Records provided:

● ● ● ● ● ● ●

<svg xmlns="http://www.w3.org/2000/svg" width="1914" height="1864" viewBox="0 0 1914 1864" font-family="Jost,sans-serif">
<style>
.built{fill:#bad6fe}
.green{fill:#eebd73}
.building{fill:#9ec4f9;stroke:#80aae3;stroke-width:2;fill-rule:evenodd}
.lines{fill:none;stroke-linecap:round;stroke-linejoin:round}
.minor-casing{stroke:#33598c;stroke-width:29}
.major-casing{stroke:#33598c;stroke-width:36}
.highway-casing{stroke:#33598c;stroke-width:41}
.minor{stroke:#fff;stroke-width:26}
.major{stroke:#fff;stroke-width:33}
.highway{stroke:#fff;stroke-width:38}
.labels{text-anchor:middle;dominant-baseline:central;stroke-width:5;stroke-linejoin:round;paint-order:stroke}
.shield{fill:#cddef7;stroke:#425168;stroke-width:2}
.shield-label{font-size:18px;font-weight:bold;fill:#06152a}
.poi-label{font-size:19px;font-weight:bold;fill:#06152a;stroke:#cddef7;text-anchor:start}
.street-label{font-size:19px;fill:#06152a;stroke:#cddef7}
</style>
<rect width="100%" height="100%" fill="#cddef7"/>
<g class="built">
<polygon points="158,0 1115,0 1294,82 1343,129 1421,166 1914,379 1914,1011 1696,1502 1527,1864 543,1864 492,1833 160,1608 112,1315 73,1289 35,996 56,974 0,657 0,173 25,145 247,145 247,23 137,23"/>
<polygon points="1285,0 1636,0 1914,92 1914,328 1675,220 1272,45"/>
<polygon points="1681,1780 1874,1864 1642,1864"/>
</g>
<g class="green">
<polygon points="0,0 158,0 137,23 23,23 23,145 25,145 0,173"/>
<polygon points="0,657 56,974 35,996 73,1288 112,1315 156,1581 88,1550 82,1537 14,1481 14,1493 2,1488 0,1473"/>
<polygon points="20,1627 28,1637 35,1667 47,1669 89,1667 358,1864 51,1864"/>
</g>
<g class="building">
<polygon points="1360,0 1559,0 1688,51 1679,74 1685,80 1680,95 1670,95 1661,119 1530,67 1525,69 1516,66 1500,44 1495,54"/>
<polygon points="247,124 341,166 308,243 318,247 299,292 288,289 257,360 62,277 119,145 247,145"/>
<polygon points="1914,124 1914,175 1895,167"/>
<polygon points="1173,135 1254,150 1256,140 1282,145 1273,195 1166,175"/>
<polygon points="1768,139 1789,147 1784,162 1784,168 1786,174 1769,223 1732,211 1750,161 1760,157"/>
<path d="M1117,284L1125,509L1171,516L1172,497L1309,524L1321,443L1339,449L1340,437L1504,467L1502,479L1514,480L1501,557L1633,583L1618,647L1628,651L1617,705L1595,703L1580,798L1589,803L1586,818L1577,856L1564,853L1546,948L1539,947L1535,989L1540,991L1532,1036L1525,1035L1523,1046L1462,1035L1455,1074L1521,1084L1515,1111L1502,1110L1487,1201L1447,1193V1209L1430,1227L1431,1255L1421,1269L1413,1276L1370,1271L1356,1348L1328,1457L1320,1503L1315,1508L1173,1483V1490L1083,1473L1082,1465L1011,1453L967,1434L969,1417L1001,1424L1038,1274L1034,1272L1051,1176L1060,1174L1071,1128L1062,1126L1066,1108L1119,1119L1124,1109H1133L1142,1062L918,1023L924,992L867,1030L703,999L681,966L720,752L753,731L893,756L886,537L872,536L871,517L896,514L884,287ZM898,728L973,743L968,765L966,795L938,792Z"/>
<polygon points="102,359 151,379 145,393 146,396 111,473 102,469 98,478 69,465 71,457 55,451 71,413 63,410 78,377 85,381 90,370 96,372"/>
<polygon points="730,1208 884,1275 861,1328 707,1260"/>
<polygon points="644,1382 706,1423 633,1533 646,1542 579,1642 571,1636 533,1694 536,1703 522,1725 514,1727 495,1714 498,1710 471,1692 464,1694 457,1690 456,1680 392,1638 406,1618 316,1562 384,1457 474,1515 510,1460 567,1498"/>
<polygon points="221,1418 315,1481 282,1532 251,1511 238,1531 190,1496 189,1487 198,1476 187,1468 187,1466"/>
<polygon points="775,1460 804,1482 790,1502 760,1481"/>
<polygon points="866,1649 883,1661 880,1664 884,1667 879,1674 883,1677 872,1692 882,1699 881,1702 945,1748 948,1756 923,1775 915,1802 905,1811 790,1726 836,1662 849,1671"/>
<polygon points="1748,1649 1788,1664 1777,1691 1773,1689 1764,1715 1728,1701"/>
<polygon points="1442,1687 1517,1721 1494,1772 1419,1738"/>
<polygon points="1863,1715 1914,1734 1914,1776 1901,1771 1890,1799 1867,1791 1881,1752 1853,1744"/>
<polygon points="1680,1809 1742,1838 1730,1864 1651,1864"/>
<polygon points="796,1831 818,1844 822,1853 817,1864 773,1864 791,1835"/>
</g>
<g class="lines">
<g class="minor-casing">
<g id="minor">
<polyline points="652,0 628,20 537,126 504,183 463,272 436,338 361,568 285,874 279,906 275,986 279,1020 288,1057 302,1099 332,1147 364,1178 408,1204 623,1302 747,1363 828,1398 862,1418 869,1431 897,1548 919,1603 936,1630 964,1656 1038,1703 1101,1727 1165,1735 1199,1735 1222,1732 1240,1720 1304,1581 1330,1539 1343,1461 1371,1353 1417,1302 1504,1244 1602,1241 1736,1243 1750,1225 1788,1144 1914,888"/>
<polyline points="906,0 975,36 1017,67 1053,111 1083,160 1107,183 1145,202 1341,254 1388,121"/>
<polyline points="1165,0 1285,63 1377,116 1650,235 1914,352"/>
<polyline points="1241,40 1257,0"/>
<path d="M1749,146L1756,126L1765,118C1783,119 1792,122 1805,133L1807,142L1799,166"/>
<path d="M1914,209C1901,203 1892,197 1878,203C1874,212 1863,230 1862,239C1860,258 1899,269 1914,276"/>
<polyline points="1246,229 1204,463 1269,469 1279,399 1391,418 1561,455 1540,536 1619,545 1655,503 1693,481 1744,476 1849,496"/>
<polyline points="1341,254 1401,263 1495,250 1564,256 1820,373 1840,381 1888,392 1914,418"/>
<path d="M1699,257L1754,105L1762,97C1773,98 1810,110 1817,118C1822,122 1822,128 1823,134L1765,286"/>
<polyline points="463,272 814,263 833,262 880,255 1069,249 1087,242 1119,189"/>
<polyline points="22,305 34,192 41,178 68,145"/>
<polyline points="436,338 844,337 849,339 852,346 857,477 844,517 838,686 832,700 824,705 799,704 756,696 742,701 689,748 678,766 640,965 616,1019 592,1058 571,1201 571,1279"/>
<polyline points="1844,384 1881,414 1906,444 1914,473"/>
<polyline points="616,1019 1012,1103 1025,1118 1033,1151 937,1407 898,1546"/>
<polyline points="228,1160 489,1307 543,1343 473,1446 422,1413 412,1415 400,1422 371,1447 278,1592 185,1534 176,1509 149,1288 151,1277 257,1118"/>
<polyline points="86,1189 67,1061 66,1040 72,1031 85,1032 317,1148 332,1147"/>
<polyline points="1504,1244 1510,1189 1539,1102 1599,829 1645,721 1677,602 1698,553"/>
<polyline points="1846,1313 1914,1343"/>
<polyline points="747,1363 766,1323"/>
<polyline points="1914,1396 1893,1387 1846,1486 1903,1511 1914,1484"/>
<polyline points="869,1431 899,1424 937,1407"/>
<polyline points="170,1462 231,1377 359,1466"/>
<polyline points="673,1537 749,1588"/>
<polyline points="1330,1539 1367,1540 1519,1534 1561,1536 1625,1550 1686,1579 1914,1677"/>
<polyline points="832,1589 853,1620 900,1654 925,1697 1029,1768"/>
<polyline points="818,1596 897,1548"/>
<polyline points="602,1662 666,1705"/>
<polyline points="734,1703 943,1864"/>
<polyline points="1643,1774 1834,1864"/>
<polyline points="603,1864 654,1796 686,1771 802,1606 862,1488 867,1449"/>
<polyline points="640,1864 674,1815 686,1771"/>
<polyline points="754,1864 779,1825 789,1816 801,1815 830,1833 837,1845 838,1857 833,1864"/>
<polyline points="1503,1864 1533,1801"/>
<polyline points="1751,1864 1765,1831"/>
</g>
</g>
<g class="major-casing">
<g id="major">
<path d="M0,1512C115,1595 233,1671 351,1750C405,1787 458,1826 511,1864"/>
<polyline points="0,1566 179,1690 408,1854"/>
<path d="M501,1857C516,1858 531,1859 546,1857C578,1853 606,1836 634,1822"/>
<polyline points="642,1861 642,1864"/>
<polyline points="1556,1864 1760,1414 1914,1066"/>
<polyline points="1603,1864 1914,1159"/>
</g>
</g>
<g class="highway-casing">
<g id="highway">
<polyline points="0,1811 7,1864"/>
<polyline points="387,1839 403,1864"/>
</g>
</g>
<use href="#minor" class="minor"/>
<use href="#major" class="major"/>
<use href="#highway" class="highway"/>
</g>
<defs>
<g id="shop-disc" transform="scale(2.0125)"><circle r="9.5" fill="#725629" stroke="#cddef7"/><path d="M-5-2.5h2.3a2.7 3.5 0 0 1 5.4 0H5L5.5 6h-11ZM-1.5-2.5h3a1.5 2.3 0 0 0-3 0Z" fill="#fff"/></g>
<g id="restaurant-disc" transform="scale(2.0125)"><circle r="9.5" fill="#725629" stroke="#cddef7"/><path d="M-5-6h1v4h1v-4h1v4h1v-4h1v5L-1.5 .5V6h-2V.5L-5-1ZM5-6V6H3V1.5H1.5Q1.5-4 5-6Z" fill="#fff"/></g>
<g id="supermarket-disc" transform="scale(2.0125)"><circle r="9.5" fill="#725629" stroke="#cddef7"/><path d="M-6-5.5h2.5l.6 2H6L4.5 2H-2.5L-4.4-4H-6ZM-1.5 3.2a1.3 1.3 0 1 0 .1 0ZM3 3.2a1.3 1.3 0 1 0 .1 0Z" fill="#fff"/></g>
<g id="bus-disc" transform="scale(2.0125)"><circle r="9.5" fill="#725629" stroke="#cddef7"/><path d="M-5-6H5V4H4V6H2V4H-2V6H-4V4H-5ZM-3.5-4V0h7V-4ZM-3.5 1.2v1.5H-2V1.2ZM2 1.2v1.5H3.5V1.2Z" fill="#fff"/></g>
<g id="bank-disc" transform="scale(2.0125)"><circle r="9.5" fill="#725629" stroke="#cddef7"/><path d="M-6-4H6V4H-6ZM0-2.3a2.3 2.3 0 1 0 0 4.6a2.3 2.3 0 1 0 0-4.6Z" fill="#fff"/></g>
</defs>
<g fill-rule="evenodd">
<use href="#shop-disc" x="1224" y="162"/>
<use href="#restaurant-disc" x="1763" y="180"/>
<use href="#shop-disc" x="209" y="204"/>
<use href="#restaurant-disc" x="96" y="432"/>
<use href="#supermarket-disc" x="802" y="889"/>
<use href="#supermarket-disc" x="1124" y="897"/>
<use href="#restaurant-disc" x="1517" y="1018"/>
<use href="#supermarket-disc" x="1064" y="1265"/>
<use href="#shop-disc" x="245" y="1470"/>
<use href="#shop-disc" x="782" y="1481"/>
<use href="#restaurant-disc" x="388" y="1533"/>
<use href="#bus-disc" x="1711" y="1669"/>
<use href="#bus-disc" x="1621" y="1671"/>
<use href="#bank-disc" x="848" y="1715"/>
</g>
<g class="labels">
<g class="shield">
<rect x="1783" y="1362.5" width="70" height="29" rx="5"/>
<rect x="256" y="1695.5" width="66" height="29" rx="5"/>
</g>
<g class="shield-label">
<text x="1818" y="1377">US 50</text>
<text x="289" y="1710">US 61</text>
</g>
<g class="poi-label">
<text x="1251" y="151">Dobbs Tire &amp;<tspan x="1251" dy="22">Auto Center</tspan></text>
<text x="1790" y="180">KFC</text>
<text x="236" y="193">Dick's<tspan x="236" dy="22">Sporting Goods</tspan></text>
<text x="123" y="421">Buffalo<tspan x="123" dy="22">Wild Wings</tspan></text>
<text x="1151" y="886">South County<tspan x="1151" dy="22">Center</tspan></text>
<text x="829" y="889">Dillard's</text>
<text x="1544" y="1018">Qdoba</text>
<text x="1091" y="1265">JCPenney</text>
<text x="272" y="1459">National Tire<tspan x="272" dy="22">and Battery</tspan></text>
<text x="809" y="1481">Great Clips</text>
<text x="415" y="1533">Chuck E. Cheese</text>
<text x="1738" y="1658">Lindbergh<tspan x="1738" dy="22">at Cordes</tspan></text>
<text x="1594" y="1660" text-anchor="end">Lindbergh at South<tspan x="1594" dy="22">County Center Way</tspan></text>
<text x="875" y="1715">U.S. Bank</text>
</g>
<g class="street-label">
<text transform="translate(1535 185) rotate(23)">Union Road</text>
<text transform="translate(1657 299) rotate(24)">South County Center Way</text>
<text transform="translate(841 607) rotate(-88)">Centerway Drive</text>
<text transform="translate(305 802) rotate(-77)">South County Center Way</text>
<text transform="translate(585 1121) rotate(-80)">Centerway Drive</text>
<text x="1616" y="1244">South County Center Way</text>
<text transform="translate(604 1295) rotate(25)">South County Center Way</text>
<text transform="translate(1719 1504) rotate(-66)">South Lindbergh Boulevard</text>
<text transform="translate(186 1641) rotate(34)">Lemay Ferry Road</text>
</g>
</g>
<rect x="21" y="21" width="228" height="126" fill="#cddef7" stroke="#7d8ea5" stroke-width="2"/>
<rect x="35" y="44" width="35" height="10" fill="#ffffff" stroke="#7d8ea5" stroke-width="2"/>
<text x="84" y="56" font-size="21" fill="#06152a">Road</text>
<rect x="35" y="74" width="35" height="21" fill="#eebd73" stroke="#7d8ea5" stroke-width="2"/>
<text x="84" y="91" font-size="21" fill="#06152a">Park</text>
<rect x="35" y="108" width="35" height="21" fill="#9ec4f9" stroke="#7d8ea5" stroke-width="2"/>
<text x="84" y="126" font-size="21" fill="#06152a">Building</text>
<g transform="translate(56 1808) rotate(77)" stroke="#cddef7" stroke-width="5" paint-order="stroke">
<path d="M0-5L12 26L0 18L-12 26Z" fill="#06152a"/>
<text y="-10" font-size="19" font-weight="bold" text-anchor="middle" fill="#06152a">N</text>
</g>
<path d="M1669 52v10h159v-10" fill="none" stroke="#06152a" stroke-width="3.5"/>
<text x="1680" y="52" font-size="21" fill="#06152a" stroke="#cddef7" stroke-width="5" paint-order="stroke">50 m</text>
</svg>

● ● ● ● ● ● ●

Exercise:
For the string "evenodd", count the lines of the entries above that include it; answer with the number only.

Solution for this task:
2